• **EXERCISE DETAILS**: Once the images are removed, repeat all of the entries exactly.

• **THE DATA**:
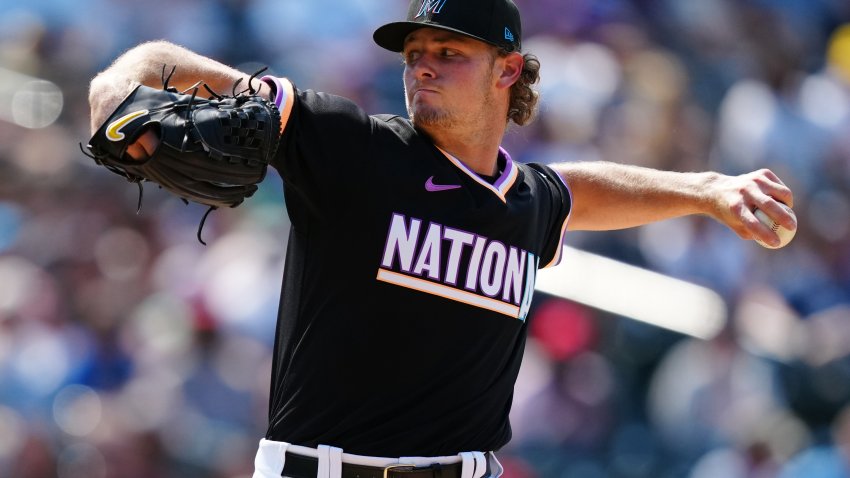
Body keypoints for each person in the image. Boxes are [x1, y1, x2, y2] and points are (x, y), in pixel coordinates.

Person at [87, 0, 796, 477]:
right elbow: (159, 62)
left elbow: (581, 189)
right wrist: (117, 87)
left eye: (448, 52)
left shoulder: (526, 202)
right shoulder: (348, 145)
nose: (421, 64)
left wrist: (706, 190)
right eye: (414, 51)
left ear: (507, 71)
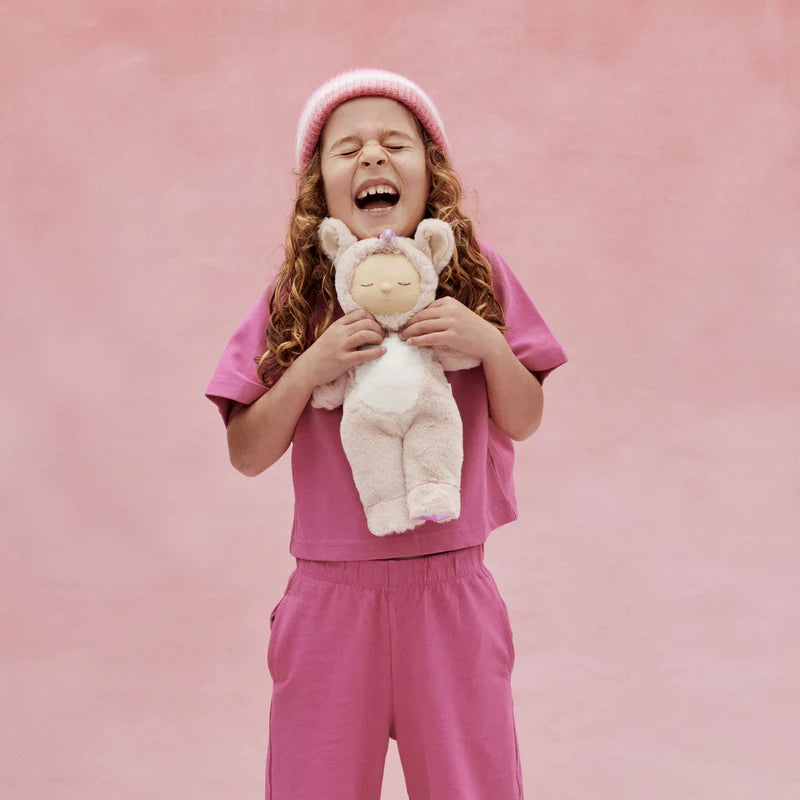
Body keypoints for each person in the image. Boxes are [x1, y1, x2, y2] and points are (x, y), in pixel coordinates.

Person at [205, 68, 568, 800]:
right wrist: (310, 367)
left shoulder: (478, 279)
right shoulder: (296, 297)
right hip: (330, 600)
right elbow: (247, 453)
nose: (372, 156)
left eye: (394, 142)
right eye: (349, 149)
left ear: (429, 174)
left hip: (452, 593)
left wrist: (487, 342)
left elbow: (524, 417)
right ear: (321, 190)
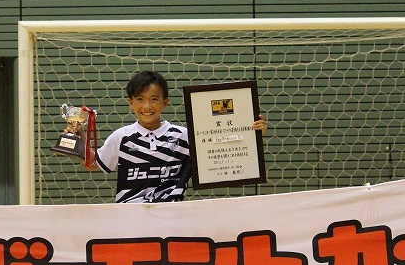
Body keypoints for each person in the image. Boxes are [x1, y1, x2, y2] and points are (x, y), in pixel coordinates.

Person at [65, 70, 267, 203]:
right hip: (129, 219)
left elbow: (220, 151)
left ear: (165, 102)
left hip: (173, 220)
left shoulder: (184, 136)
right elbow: (95, 163)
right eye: (140, 99)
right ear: (130, 103)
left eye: (154, 99)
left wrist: (252, 134)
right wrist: (78, 139)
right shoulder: (122, 137)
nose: (147, 106)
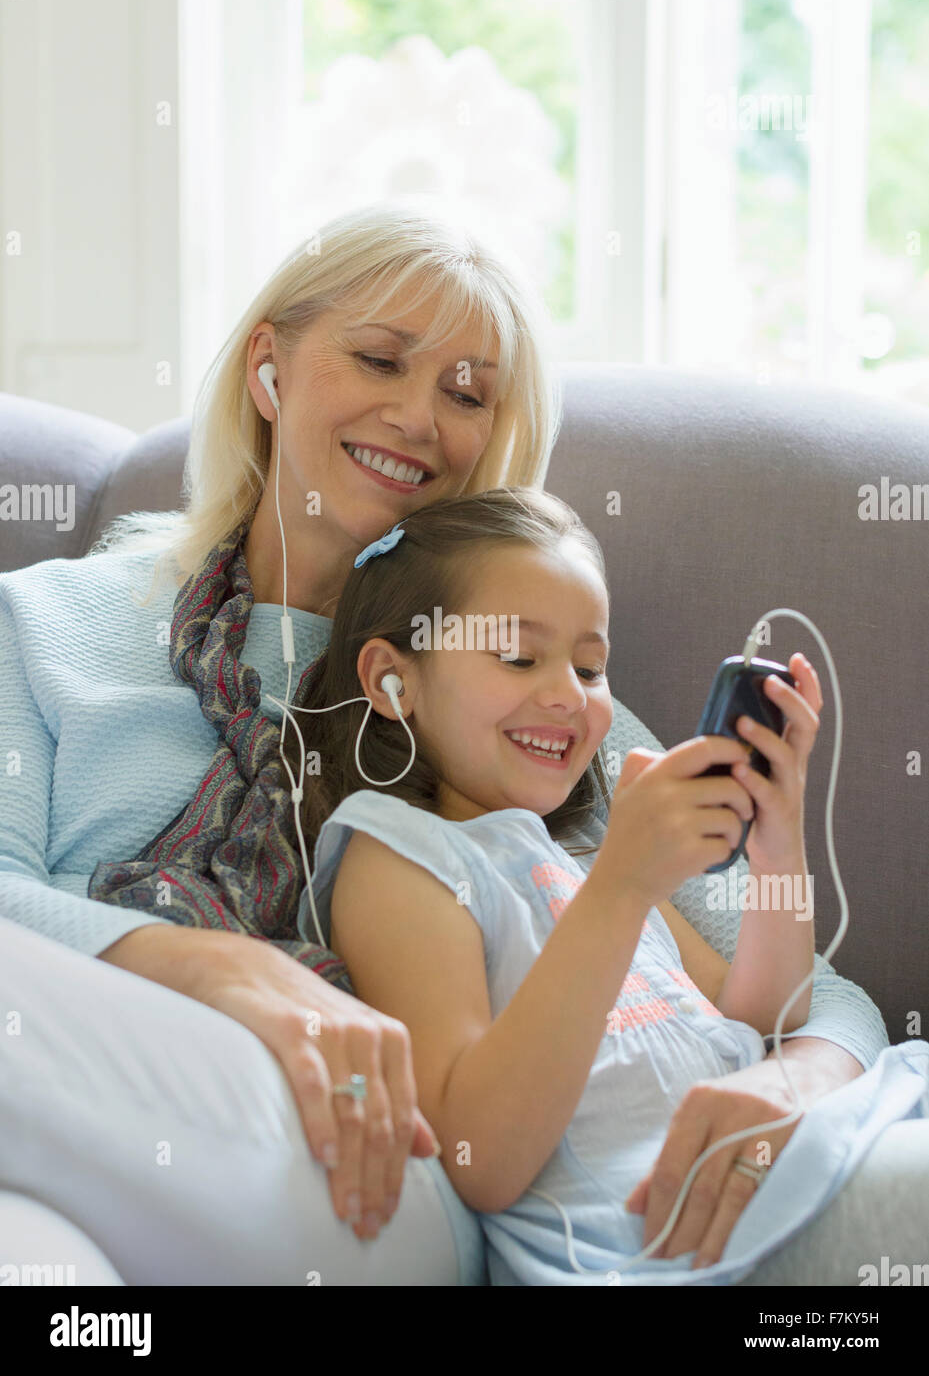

• **RESULT**:
Body keypoints for each person in the image. Boxes are [x1, y1, x2, y2] and points are (x, y), in pixel coordinates.

Person at [87, 0, 796, 477]:
right elbow: (159, 62)
left elbow: (581, 189)
right wrist: (117, 87)
left eye: (448, 52)
left shoulder: (526, 202)
right shoulder: (348, 145)
nose: (421, 64)
left wrist: (706, 190)
right eye: (414, 51)
left ear: (507, 71)
Body keypoints for each person in the image. Boxes are [x1, y1, x2, y2] and points are (x, y), in pixel coordinates.

Person at [205, 68, 568, 800]:
right wrist: (310, 367)
left shoulder: (478, 279)
right shoulder: (296, 297)
right hip: (330, 600)
right elbow: (247, 453)
nose: (372, 156)
left eye: (394, 142)
right eye: (349, 149)
left ear: (429, 174)
left hip: (452, 593)
left wrist: (487, 342)
left elbow: (524, 417)
right ear: (321, 190)
Body keypoints for each person in the image. Boxes are [x1, y1, x2, y2] and points are (x, y), in pixel coordinates.

Person at [65, 70, 267, 203]:
right hip: (129, 219)
left elbow: (220, 151)
left ear: (165, 102)
left hip: (173, 220)
left shoulder: (184, 136)
right elbow: (95, 163)
right eye: (140, 99)
right ear: (130, 103)
left eye: (154, 99)
left wrist: (252, 134)
right wrist: (78, 139)
right shoulder: (122, 137)
nose: (147, 106)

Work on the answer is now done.